What to do.
A – According to the Stonefire description, which of its two crossovers is the same as the one in Air3?
B – Duplicate the Stonefire description from "And when used" up to and including "do with frequency.".

TL;DW: Stonefire is the non-EQ EQ designed for ConsoleX.
Stonefire.zip(516k)
There’s a reason people have never turned to using Kalman filters for audio purposes.
They’re tricky little buggers, unpredictable, with a ‘filter slope’ that makes no sense at all. They’ll take the crossover point and bounce it around wildly, they’ll throw in weird gatey behaviors, they’ll turn what’s supposed to be a ‘smooth’ ‘filtered’ sound into an edgy growl and sputter. They’re meant to pull real data out of a pile of noise, not to take real audio and give you anything sensible. Nobody would want a Kalman filter for audio purposes.
Stonefire uses two different kinds of Kalman filters for audio, as crossovers. The top crossover is the same as what’s in Air3. The bottom crossover comes with a range control (even though that won’t give you a ‘frequency’) and is the same as what’s in Kalman.
And when used properly, Stonefire gives you unprecedented levels of tonal control over the texture and presentation of your sound, in a way that almost doesn’t even have to do with frequency.
There’s three bands, plus the Range control. Air, Fire, and Stone. Each can be cut back to zero, or boosted (Fire and Stone match, while Air has a lot more gain on tap but will match from 0.5 down to 0.0.) If you cut them back to zero you’ll get the weird Kalman behavior, but it’ll help you set the Range control appropriately. You can set it so Stone covers the lowest lows (never JUST those, it will always do other stuff too) or up to the high mids and lower treble.
Then, if you keep everything balanced and make smaller adjustments, the secret of the Kalman filter emerges. You have to use it as a crossover, and let it apply its incredibly strong character to texture, not frequency. It utterly fails to be a ‘filter’, but it’s an extraordinary texture-shaper, and it’s what I’m going to be building the upcoming ConsoleX system around.
Use the Air control like you would in Air3. You can cut back super-highs while seeming to not affect the brightness at all, with a strikingly natural effect. Or, boost it to bring that sparkly aura and light up the sound. It’s a custom algorithm that deals with high sample rates by just ramping up the boost: treat it with respect, but it’s there to serve your needs for glitter or lack of same.

Excerpted records.
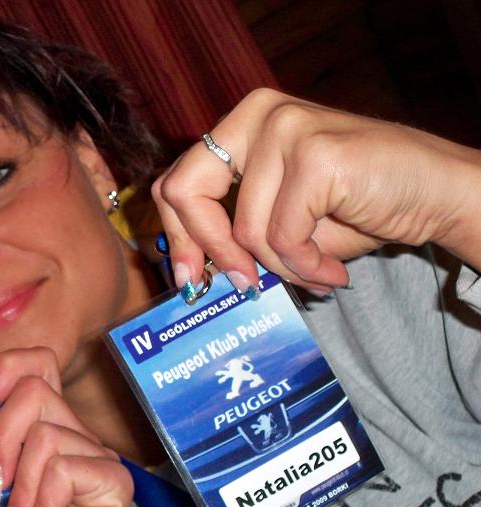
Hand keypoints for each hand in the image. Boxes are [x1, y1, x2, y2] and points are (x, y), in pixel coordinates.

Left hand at [152, 88, 480, 292]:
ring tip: (316, 271)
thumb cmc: (358, 207)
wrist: (437, 194)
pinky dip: (307, 266)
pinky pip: (283, 237)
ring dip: (282, 268)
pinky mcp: (316, 154)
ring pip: (245, 230)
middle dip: (209, 250)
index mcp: (241, 125)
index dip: (177, 236)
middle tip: (241, 286)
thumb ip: (233, 232)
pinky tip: (332, 268)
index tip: (189, 278)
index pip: (176, 180)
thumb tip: (190, 271)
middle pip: (186, 192)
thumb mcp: (280, 219)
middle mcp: (258, 114)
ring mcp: (286, 128)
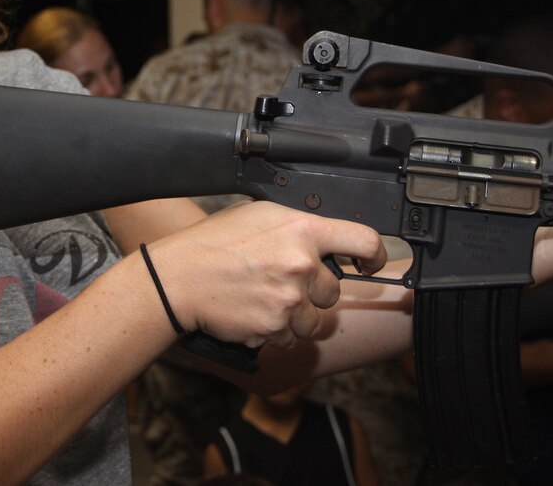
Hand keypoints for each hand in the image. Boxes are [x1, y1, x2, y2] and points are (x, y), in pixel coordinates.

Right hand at [146, 200, 384, 349]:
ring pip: (313, 320)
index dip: (373, 256)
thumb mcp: (258, 214)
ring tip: (262, 298)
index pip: (364, 241)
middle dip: (312, 291)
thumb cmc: (213, 243)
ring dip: (294, 316)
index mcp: (302, 230)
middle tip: (279, 281)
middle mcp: (302, 264)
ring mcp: (290, 299)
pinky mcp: (276, 328)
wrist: (178, 278)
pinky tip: (251, 312)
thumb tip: (325, 237)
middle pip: (333, 290)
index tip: (369, 264)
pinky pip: (289, 338)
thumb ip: (297, 225)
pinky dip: (274, 331)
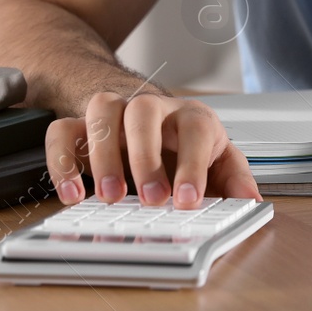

Numbered responses.
A – The top crossover.

B –
And when used properly, Stonefire gives you unprecedented levels of tonal control over the texture and presentation of your sound, in a way that almost doesn’t even have to do with frequency.